Fünf Minuten später wurde es gefährlich für RB: Maximilian Arnold, als gebürtiger Riesaer übrigens einziger echter Sachse auf dem Platz, schickte Admir Mehmedi. Der wollte den Ball rechts an Péter Gulácsi vorbeilegen, allerdings zu scharf, der Ball ging ins Toraus (33.).

Der Gastgeber wirkte frischer, spritziger, gefährlicher und brachte die 2:0-Führung in die Kabine.

Werner drängt auf den Doppelpack, packt ihn aber nicht

Ibrahima Konaté (l.) feiert mit Torschütze Kevin Kampl den vierten Ligasieg in Folge.
Ibrahima Konaté (l.) feiert mit Torschütze Kevin Kampl den vierten Ligasieg in Folge.  © Picture Point

Kurz nach dem Gang zurück aufs Feld landete die Kugel schon wieder im Wolfsburger Tor.

Marcel Halstenberg hatte Werner per Flanke perfekt bedient, mit einer Direktabnahme überwand er Pervan. Doch Schiri Daniel Siebert (Berlin) entschied auf Abseits - ganz eng (47.)!

Bei den Gästen wollte so recht nichts zusammengehen. Nur zwei Torschüsse nach 70 Minuten waren einfach zu wenig - selbst für das Ziel Europa League.

Werner wollte seinen Doppelpack unbedingt! Nachdem es die Leipziger etwas ruhiger angehen lassen haben, tankte sich der 23-Jährige über den linken Flügel durch, ließ den heute schwachen Knoche stehen, schlug einen Haken gegen Josuha Guilavogui, seinen Schuss konnte aber Pervan mit einer klasse Parade abwehren (70.).

RB erzielte noch einen weiteren Treffer, aber es war wieder Abseits, nachdem Werner Emil Forsberg bediente und der Schwede locker einschob (87.).

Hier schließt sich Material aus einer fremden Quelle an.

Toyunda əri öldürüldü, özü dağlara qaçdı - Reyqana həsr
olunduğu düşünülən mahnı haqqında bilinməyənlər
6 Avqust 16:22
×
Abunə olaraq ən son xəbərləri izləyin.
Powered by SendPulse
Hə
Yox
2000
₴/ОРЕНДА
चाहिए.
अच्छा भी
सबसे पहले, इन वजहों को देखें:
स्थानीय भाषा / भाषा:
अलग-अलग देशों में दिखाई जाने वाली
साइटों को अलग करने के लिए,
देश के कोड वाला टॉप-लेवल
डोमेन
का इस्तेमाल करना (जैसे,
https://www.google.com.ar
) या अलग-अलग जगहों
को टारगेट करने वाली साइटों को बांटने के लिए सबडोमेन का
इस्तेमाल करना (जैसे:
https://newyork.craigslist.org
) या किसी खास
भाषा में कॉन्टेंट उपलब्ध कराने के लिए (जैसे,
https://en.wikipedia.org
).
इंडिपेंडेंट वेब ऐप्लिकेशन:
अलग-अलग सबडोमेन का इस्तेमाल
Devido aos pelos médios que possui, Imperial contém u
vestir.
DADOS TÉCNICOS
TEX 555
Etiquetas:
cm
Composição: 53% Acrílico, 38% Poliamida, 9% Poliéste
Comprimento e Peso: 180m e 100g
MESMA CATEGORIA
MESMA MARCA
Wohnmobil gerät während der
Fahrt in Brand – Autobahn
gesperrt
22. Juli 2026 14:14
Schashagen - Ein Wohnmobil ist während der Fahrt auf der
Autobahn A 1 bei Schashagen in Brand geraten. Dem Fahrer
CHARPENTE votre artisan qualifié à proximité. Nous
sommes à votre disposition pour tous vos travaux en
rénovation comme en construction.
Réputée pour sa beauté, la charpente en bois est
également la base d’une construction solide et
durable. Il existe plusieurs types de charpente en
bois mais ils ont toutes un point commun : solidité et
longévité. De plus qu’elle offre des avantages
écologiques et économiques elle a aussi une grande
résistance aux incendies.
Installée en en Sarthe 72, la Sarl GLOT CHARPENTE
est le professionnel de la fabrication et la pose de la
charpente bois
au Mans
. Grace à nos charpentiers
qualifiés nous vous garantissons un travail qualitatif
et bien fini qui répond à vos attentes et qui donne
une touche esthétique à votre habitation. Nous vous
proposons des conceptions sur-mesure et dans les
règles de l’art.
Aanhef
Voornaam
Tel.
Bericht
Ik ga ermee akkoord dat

In der 90. Minute wurde der 18-jährige Emile Smith Rowe für seinen Fast-Namensvetter Forsberg eingewechselt, durfte erstmals nach seiner Leihe vom FC Arsenal Bundesligaluft schnuppern.

Nächsten Samstag wartet gleich der nächste harte Brocken auf die Roten Bullen. Auch Borussia Mönchengladbach braucht noch wichtige Punkte für Europa, empfängt RB ab 18.30 (Sky live).